Having turned 41 last week, Alonso is the oldest driver on the current F1 grid by four years. Should he stay on to the upper end of his personal prediction, he would still be racing in F1 when he was 44, by which time he would have contested over 420 grands prix and be 24 years on from his debut with Minardi in 2001.
He has always vehemently rejected any suggestion that his age might affect his performances, joking last year that at 40 he would beat his 23-year-old self “one-handed”.
Szafnauer said the age element was the main reason Alpine was reluctant to give the kind of commitment Alonso wanted.
“I think that was the crux of the going one-plus-one as opposed to two-plus-one or three-plus-one or three years,” he said.
“There does come a time where something happens physiologically to a driver, and you don’t have the same abilities you did when you were younger.
“And I think it happened to Michael – I think it’s fair to say Michael Schumacher at 42 was not the same driver he was at 32 or at 35.
“And it happens to other sportsmen – cricketers, with all due respect to all of you that play cricket, it’s not such a physically strenuous sport. It’s all about eye-hand coordination, moving the bat to the right millimetres.
“But at 32, 33, 34, the best batsmen in the world can’t do it anymore.
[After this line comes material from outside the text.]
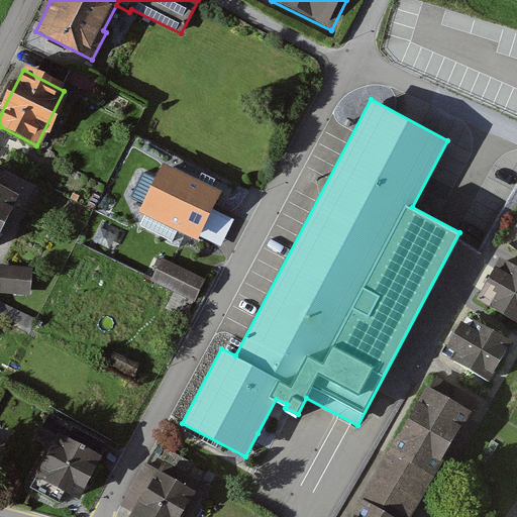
[(139,212),(198,240),(200,236),(213,209),(222,191),(164,163),(139,212)]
And that’s because something happens to them.
“And it happens to race car drivers too. So we’re in favour of, yes, if you’re performing to the high level for sure, we’ll keep you. But let’s do it one year at a time – and I think he wanted a longer duration.”
Szafnauer underlined that he did not think Alonso’s performances were tailing off at all yet, but expressed doubt over whether that would still be the case if he did three more years with Aston Martin.
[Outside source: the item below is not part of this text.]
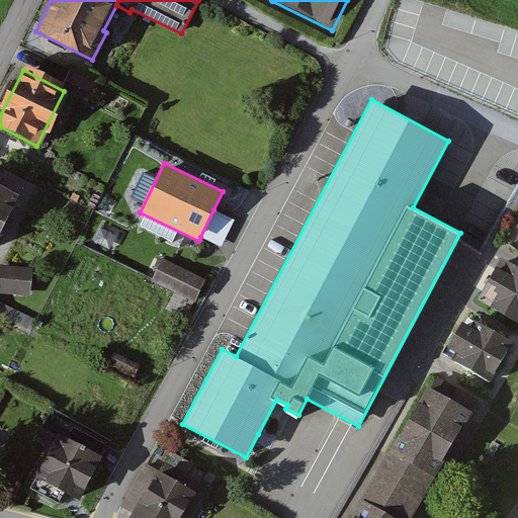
[(0,182),(0,234),(15,202),(27,208),(35,190),(3,175),(0,182)]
“He’s a great, great driver – among the best I’ve worked with,” said Szafnauer.
“He still is competing at a very high level, he’s still fast, in tricky conditions – which really shows the driver’s skill – he’s even better, and we saw that this year.
“If that continues for another three years, great; great for Aston and Fernando. I don’t know when that will wane.”
Aston Martin has described its deal with Alonso as being multi-year.
Alpine CEO Laurent Rossi had openly suggested at the French Grand Prix in late July that when Alonso finished racing in F1 he could move across to Alpine’s World Endurance Championship programme, a prospect Alonso – who won both the WEC title and two editions of the Le Mans 24 Hours with Toyota during his late-2010s F1 hiatus – then distanced himself from, saying “even thinking about sportscars or Indy or whatever is like, ‘not now’.”
Szafnauer said Alonso was well aware of Alpine’s sportscar hopes for him and had not objected.
“We had conversations with Fernando and so did Laurent, regarding ‘when you do finish in Formula 1, we would love for you to continue in the family and go do other racing with Alpine’,” Szafnauer insisted.
“So it wasn’t really a surprise to Fernando because he agreed to do that and thought it was a good idea.
“The question was when will that happen? But when it does happen, going to Le Mans, he was absolutely happy to continue down that road.”
The identity of Alpine’s replacement for Alonso remains in doubt as its announcement that it was promoting its reserve driver Oscar Piastri for 2023 on Tuesday was swiftly followed by Piastri himself insisting that would not be the case. It is believed his management is trying to get him into McLaren in place of Daniel Ricciardo.